Para buscar una explicación a este fenómeno, Claude-Marie Vadrot interrogó durante su estancia a varios científicos e investigadores afincados en la zona. Su respuesta fue siempre la misma: “Han desaparecido la agricultura, la cría de animales y los asentamientos humanos. La Naturaleza y los animales salvajes ya no sufren ningún tipo de presión. Ni tampoco el estrés que nos aqueja a nosotros. Disponen además de una alimentación abundante. En consecuencia han adquirido una especie de inmunidad a los efectos de una radioactividad relativamente baja, que nos les afecta ni genética ni orgánicamente”.

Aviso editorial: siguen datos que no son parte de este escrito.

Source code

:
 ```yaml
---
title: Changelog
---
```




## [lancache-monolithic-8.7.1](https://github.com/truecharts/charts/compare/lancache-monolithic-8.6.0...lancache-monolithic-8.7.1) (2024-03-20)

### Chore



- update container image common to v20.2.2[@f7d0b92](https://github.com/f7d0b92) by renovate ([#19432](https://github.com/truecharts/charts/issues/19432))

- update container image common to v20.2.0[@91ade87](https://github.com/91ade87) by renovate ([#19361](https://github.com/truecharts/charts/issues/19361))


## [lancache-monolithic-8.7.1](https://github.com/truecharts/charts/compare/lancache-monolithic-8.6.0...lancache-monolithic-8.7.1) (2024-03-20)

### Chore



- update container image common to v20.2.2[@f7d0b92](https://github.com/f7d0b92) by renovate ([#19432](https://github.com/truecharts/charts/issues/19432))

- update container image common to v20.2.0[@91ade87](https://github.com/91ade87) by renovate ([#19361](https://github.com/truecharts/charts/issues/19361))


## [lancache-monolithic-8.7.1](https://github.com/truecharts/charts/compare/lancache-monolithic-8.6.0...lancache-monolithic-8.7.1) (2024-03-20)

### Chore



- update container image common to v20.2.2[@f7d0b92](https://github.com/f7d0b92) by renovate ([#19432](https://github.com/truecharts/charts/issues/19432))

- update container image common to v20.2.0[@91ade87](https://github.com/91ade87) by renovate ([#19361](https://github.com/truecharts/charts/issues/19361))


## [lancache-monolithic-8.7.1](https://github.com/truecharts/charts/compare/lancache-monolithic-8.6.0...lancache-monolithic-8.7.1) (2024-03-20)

No solamente, concluye la periodista, la vegetación ha crecido hasta formar matorrales impenetrables, sino también han proliferado las rosas que se plantaron en 1.974 y han aparecido nuevas especies: las cigüeñas negras, las avutardas grises, los jabalíes, los lobos, las aves rapaces y los roedores. Y los zorros, que como reza el comentario de la foto de una raposa tomada en una calle de Chernobyl, “ya no cazan gallinas, pero disponen de una abundante despensa con los conejos, ratones y pájaros que proliferan por doquier”.
Que cada cual saque su propia conclusión de esta sorprendente inversión en que la Naturaleza, mejor armada que el hombre para garantizar su supervivencia, recoloniza un espacio condenado a una muerte segura y lo transforma en una reserva natural. Lo convierte a fin de cuentas en un símbolo de lo que podría ser un organización social menos depredadora que la nuestra, más respetuosa de los equilibrios naturales, y orientada hacia una preservación de la vida.